Ritmo tradicional da música gaúcha será oficialmente registrado no dia 12 de agosto, em cerimônia no Theatro São Pedro, em Porto Alegre
O ritmo bugio, um dos mais autênticos e representativos da música tradicional gaúcha, será oficialmente reconhecido como Patrimônio Cultural Imaterial do Rio Grande do Sul no próximo dia 12 de agosto. A cerimônia de registro ocorrerá no histórico Theatro São Pedro, em Porto Alegre, em um ato simbólico que celebra a identidade, a história e a resistência cultural do povo gaúcho.
Reconhecimento histórico
O processo de reconhecimento foi conduzido pelo Instituto do Patrimônio Histórico e Artístico do Estado (Iphae), com base no “Inventário do Gênero Musical Bugio”, documento técnico e cultural que reúne dados históricos, sociais e musicais sobre o ritmo.

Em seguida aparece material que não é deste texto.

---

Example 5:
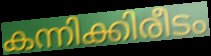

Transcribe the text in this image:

കന്നിക്കിരീടംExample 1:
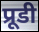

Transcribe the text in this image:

प्रूडी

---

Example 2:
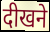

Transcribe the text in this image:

दीखने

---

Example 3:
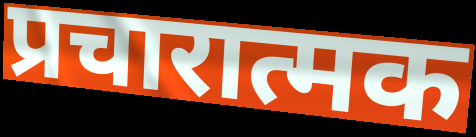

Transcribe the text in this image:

प्रचारात्मक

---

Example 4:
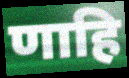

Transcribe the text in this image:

णाहि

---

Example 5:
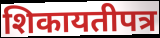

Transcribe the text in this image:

शिकायतीपत्र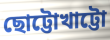
ছোট্টোখাট্টোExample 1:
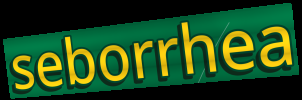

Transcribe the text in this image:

seborrhea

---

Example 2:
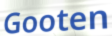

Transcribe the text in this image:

Gooten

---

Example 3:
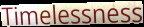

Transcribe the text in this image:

Timelessness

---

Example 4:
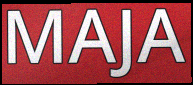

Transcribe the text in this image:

Após análise criteriosa, o parecer foi aprovado pela Câmara Temática do Patrimônio Cultural Imaterial, abrindo caminho para o registro no Livro das Formas de Expressão do Rio Grande do Sul.
Com isso, o bugio passa a integrar oficialmente a lista de bens culturais imateriais protegidos pelo Estado, ao lado de outras manifestações tradicionais como o fandango, o chimarrão e as danças de salão gaúchas.

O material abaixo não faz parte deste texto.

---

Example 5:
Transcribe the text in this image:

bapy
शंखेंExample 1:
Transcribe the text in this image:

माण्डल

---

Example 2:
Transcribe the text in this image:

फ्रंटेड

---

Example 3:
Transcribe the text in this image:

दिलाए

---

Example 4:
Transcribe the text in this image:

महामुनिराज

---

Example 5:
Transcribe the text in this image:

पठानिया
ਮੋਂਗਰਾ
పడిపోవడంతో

Mobilização de comunidades e municípios
O reconhecimento é fruto da mobilização conjunta das prefeituras de São Francisco de Assis e São Francisco de Paula, cidades que há décadas mantêm viva a tradição do bugio por meio de festivais, escolas de música, oficinas e eventos culturais. A articulação contou com o apoio de músicos, pesquisadores, professores, festivais e comunidades locais, reforçando o valor coletivo dessa conquista.

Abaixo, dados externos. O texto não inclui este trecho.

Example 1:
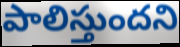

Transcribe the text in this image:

పాలిస్తుందని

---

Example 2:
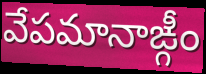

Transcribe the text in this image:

వేపమానాఙ్గీం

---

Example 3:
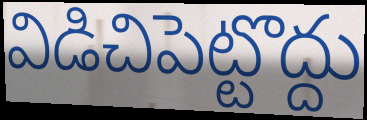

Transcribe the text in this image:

విడిచిపెట్టొద్దు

Além disso, diversas leis municipais já reconheciam o bugio como bem cultural em seus respectivos territórios, fortalecendo o pleito junto ao Iphae e servindo de base legal para o inventário.
O que é o bugio?
O bugio é um gênero musical nativista, caracterizado por sua batida marcada, alegre e dançante, geralmente executada com acordeon, violão, gaita, percussão e letras que retratam o cotidiano rural e a vida campeira. Seu nome faz referência ao som que lembra o chamado do bugio, um tipo de macaco comum no sul do Brasil.
Presente principalmente na região da Campanha e dos Campos de Cima da Serra, o bugio é um dos pilares da identidade musical do estado e tem forte presença em festivais tradicionalistas e concursos de música gaúcha.
Preservação e novas políticas públicas
Com o registro como Patrimônio Cultural Imaterial, o bugio passa a ser protegido por políticas públicas específicas voltadas à preservação e valorização da expressão cultural. Entre as ações previstas estão:
- Criação e ampliação de oficinas musicais em escolas e centros culturais;
- Apoio a festivais nativistas que incluam o bugio em suas programações;
- Fomento à pesquisa acadêmica e produção de conteúdo educativo;
- Incentivo à transmissão intergeracional, envolvendo crianças e jovens na prática do gênero.
O documento técnico e jurídico que embasou o reconhecimento está disponível para consulta pública e pode ser acessado no site do Iphae.
Celebração no Theatro São Pedro
A cerimônia de oficialização acontecerá no Theatro São Pedro, em Porto Alegre, um dos palcos mais tradicionais da cultura sul-rio-grandense. O evento contará com a presença de autoridades, artistas, representantes de comunidades e apresentações musicais que exaltam o bugio.
O ato não apenas celebra uma conquista institucional, mas reafirma o compromisso do Estado com a preservação da diversidade cultural e o fortalecimento da memória coletiva do povo gaúcho.